DESCRIPTION OF THE TASK:
In the entries below, find the string "controller" and return each line holding it.

[Source data]
* * *

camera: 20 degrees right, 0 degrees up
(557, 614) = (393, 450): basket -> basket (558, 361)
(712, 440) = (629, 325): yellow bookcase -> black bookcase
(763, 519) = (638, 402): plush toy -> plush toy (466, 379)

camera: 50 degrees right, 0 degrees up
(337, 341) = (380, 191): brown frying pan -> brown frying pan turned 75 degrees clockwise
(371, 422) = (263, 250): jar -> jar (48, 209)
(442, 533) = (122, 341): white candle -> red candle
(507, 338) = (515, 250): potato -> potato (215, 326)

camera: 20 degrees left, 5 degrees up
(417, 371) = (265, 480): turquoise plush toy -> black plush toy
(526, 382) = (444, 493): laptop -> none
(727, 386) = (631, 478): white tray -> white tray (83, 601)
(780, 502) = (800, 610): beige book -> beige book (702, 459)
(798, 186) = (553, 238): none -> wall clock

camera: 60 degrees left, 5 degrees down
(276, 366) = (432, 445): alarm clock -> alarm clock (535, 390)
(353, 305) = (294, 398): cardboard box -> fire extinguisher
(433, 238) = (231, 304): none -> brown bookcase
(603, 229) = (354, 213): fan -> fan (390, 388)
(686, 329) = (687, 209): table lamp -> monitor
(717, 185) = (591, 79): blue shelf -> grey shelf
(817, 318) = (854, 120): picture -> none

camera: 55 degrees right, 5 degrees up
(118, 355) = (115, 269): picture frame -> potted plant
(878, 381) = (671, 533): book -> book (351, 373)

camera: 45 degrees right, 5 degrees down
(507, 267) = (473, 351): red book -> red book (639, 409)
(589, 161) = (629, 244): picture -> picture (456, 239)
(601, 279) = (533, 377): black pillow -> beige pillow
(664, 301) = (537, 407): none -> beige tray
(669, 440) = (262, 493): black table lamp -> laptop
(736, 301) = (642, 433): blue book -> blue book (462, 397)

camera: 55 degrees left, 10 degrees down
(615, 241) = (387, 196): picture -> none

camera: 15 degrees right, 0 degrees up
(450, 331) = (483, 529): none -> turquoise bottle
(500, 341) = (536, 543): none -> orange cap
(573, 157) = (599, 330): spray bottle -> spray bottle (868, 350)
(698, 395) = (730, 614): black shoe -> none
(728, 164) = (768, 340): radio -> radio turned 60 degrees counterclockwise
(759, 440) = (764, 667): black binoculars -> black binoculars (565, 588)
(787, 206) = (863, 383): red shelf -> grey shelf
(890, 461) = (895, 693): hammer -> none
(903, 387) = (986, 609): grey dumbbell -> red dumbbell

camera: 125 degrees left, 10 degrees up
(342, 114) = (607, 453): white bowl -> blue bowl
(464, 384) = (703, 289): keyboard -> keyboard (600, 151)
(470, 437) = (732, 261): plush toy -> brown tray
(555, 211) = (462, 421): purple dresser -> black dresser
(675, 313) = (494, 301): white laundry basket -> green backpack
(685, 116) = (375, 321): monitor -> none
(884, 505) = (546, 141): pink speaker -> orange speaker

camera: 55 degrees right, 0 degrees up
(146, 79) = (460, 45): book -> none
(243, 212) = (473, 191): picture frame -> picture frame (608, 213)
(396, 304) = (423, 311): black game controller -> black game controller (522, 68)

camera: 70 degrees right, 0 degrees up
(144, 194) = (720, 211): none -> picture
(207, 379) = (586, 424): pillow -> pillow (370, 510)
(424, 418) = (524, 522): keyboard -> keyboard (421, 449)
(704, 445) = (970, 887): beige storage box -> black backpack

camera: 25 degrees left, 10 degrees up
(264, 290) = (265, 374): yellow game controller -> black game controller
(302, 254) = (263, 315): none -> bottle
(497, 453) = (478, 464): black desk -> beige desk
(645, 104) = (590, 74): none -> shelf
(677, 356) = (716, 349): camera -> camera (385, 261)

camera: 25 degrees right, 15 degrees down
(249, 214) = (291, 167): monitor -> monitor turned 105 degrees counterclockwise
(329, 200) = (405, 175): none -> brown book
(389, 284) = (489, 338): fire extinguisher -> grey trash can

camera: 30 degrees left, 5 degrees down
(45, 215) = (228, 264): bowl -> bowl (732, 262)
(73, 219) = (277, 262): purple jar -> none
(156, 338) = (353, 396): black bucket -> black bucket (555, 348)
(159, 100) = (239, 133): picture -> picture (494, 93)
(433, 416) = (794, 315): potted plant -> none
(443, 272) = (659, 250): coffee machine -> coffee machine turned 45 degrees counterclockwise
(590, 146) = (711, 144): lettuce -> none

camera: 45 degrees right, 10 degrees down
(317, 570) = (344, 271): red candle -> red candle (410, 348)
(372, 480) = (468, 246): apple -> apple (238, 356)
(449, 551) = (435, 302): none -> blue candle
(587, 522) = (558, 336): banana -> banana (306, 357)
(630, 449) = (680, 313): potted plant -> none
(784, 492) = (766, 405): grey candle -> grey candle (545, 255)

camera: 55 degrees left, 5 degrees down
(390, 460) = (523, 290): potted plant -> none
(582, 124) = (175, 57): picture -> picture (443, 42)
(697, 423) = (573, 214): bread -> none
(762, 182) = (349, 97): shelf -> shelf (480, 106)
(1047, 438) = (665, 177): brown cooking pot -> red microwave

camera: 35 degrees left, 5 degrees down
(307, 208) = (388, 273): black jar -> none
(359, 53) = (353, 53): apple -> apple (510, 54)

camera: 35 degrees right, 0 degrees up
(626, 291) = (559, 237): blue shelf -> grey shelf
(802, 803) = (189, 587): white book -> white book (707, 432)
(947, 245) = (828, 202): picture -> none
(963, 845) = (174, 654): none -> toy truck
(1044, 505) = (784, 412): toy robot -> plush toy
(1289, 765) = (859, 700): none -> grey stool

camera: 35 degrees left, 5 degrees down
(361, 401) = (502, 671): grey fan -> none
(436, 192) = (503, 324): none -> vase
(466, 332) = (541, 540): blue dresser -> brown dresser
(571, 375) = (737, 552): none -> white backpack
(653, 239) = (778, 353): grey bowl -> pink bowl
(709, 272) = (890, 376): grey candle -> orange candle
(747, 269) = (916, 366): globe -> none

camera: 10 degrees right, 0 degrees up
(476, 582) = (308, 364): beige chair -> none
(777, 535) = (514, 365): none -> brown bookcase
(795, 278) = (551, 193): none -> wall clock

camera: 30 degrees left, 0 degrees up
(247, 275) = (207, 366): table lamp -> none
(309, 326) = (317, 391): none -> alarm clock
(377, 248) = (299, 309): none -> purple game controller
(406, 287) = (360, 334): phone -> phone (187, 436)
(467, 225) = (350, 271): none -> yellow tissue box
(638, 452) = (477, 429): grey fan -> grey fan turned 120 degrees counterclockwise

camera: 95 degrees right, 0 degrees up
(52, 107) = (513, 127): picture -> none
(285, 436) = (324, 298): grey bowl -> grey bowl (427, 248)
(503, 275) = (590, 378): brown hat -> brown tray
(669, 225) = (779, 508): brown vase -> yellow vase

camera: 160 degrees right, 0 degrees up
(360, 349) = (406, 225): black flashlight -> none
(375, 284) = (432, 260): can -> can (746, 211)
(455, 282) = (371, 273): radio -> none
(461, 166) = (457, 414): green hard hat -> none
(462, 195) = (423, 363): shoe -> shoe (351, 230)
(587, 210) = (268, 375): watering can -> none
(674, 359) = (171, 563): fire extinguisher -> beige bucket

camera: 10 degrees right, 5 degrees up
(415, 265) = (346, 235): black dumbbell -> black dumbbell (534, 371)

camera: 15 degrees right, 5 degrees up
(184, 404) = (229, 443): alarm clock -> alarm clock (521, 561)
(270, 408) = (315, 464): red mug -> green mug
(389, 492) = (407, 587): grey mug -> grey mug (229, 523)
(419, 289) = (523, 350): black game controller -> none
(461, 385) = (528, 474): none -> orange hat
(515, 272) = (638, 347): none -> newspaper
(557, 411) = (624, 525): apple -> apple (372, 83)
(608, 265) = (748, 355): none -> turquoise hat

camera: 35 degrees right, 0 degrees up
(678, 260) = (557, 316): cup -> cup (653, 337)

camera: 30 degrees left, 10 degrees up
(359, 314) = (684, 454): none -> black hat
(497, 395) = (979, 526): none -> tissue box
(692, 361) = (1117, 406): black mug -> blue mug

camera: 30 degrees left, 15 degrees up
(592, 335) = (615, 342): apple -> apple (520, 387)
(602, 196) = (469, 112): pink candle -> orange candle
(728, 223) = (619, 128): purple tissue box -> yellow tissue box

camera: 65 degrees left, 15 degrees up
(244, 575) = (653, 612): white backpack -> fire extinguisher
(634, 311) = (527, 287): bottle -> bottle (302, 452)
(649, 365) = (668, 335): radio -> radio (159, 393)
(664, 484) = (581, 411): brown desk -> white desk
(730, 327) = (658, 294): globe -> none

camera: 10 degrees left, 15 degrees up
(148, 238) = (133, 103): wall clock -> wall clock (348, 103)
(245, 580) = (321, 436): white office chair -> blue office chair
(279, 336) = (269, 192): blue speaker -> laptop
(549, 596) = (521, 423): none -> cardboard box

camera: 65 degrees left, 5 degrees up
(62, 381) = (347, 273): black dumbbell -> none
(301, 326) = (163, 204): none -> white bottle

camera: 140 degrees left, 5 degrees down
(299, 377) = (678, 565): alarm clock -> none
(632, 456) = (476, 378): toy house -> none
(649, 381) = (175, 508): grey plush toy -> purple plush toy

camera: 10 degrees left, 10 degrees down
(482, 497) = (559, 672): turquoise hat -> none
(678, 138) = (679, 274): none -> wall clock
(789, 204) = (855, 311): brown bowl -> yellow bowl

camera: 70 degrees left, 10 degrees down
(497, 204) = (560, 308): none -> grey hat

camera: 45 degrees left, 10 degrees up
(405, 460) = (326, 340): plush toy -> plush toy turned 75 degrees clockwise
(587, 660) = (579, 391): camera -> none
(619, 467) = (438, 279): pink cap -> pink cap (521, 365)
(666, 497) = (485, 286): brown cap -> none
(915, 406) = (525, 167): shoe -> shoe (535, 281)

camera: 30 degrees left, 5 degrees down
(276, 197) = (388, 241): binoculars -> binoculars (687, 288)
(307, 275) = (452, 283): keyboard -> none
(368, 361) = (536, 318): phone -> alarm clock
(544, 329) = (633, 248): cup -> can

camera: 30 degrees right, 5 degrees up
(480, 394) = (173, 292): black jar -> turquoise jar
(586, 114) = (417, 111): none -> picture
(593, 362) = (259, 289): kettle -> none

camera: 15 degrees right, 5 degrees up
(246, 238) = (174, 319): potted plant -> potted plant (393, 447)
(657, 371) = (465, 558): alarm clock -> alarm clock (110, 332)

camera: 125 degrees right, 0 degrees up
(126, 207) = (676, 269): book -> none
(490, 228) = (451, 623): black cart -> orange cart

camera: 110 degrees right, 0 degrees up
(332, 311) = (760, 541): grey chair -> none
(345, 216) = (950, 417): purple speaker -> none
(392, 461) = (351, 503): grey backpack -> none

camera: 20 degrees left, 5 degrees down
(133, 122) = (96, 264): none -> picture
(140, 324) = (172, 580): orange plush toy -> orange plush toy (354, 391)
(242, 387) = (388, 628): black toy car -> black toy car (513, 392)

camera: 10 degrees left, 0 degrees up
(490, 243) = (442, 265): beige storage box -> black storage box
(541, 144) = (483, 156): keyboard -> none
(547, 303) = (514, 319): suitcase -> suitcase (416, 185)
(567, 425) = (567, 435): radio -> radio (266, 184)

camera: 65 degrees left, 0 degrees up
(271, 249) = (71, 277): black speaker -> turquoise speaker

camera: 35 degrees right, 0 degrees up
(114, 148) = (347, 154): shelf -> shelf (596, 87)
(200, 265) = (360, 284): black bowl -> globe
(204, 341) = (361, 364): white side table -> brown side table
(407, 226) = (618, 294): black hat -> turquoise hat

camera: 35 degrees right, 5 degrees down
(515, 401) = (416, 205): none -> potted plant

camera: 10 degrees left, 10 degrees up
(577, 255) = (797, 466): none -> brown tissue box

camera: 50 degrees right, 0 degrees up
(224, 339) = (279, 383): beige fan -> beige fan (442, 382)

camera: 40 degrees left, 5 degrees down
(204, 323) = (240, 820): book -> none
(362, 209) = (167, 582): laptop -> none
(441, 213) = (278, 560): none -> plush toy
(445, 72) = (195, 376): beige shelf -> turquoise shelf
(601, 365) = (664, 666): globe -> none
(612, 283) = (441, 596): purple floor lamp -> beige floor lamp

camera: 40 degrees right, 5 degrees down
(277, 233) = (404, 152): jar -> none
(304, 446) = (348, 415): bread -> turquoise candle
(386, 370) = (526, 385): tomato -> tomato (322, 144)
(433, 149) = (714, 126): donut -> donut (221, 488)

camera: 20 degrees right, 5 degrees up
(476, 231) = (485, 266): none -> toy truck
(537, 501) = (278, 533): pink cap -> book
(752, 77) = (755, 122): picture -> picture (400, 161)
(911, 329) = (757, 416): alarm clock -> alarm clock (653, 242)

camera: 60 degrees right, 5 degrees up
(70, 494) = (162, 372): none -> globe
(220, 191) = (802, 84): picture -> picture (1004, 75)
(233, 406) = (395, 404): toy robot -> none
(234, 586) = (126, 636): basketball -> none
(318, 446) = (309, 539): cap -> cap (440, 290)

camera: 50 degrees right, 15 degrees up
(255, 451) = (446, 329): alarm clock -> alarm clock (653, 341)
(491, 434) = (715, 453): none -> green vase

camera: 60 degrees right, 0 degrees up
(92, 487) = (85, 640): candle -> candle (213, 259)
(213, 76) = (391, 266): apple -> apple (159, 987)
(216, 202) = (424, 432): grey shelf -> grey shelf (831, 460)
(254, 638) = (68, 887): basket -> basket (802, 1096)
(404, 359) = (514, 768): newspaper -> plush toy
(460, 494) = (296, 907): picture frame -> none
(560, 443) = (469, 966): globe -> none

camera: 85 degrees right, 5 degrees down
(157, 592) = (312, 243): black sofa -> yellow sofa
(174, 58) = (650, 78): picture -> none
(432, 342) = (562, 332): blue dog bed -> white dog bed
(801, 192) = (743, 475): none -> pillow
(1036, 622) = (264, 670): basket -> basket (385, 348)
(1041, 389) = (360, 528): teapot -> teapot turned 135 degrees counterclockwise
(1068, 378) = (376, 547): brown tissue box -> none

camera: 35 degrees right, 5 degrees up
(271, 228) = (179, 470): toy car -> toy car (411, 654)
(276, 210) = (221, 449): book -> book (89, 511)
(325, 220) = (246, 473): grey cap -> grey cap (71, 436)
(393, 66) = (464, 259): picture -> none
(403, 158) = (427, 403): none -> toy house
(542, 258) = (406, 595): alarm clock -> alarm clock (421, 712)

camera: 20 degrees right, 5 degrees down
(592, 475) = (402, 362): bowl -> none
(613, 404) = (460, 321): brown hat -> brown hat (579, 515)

* * *

ANSWER TO THIS TASK:
(396, 304) = (423, 311): black game controller -> black game controller (522, 68)
(264, 290) = (265, 374): yellow game controller -> black game controller
(377, 248) = (299, 309): none -> purple game controller
(419, 289) = (523, 350): black game controller -> none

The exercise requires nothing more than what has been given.